Sklep

Składy zespołów


MVP Spotkania

Zdjęcie MVP
Jakub Rejmer

Musimy sobie dzisiaj rwać włosy z głowy jak Paweł Lewandowski żeby wymyślić komu dać tytuł MVP. Po wnikliwym zliczeniu goli, asyst, asyst drugiego stopnia, asyst trzeciego stopnia i celnych podań i uruchomieniu maszyny losującej wybór pada na Rejmera.


Relacja z meczu


W odmętach mazurskich jezior zaginęli Przemek Siwko i (LG)BT8, w domu Grzegorza Kędzierskiego zaginęły natomiast wszystkie maszynki do golenia. Nie zaginęło natomiast szesnastu mężczyzn, którym tak się nudzi w życiu, że postanowili zostać żywcem zjedzeni przez grasujący na kuźnikach gatunek komarów Mosquitos Poebanicus. Ośmiu z nich zrobi wszystko żeby trzy punkty zgarnęło dzisiaj Wolves, również ośmiu zrobi wszystko żeby był to Baumit. Zaczynamy!

1’ Rozpoczęcie spotkania
4’ Baumit zaczyna swoją tiki-takę, piłka chodzi jak po sznurku, a na koniec Rejmer zagrywa w pole karne do Galusia. Galon chybia, a po chwili oglądamy strzał Rejmera, który zostaje wybroniony przez Matlaka.
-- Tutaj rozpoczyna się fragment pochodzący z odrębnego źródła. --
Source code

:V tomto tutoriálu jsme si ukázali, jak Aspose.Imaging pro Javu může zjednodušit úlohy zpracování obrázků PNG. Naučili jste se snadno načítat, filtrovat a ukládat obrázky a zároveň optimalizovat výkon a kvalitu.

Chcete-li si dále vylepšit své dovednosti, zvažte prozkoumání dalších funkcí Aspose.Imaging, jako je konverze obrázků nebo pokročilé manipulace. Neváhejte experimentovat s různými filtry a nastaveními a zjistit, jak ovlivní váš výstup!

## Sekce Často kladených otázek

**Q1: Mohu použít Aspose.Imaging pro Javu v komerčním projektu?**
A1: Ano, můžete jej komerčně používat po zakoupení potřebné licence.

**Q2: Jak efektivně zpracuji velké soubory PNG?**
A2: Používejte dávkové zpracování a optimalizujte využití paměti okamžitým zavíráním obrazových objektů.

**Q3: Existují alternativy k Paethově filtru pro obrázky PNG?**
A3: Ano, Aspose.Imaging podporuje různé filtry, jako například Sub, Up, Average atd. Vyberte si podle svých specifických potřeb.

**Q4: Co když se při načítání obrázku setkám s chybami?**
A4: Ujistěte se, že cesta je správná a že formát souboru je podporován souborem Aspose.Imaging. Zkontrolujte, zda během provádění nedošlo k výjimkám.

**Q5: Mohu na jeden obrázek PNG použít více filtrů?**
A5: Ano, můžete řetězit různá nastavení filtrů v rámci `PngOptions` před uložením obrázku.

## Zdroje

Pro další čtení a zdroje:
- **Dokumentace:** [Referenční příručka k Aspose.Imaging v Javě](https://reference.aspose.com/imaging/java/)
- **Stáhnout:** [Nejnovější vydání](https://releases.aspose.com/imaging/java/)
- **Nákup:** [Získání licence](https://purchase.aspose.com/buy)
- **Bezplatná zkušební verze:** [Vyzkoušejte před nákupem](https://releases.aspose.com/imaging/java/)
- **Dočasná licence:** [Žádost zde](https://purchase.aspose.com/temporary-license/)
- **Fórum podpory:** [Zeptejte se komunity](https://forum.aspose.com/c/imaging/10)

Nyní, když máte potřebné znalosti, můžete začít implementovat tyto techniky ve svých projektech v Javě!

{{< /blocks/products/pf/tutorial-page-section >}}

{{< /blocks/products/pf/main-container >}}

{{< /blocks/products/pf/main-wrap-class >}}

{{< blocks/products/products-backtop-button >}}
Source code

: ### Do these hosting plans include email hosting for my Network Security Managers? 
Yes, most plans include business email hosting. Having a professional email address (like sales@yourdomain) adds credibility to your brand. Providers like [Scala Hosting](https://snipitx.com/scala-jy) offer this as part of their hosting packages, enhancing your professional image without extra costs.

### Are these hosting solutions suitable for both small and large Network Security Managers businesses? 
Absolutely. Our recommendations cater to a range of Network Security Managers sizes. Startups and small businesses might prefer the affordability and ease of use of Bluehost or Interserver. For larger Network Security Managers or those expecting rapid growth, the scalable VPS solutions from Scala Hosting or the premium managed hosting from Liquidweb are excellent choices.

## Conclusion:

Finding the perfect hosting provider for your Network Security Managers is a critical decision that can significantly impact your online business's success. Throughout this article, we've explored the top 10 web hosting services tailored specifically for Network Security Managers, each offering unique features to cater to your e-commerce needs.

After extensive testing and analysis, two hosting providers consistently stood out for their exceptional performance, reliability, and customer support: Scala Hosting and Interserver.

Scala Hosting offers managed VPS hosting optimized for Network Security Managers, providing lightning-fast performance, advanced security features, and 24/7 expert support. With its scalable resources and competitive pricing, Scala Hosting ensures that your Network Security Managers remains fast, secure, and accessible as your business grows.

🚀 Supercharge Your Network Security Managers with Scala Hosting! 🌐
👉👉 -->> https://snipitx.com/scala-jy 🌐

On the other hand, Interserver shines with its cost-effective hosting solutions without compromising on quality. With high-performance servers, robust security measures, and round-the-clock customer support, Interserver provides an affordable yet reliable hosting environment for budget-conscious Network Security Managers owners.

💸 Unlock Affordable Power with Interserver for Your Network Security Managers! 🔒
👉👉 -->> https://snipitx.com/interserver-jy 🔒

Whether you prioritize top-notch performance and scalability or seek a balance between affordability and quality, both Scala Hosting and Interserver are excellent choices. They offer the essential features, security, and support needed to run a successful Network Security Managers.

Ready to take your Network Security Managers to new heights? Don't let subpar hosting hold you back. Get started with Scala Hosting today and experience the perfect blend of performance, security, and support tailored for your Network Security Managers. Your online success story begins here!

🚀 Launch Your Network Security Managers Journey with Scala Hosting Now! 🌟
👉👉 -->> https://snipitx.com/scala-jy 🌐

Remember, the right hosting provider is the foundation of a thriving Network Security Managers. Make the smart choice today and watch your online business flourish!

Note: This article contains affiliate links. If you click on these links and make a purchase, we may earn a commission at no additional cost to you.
Mamy rożny dla Baumitu, a on kończy się z kolei kolejnym niecelnym strzałem Galona – tym razem z bańki.
5’ Mocna długa piłka od Kędzierskiego na Galusia, Galon uderza mocno z przedpola, ale nie z Matlakiem takie numery. Dobitka Tarasia skutkuje kolejnym rzutem rożnym dla Baumitu.
6’ GOL! (1:0) Jak już wcześniej wspominałam mamy rożny, z niego idzie piłka na Rejmera, Kuba strzela, a ten strzał okazuje się być idealnym podaniem do Nakielskiego, który z bliskiej odległości domyka tę akcję!
7’ GOL! (2:0) Pięknie „siadło na kapciu” Grzesiowi Pauksztowi – defensor Baumitu ładuje z dystansu pod samą ladę i Matlak nie ma już nic do gadania! Asystę przy tej pięknej bramce zapisujemy na koncie Galusia.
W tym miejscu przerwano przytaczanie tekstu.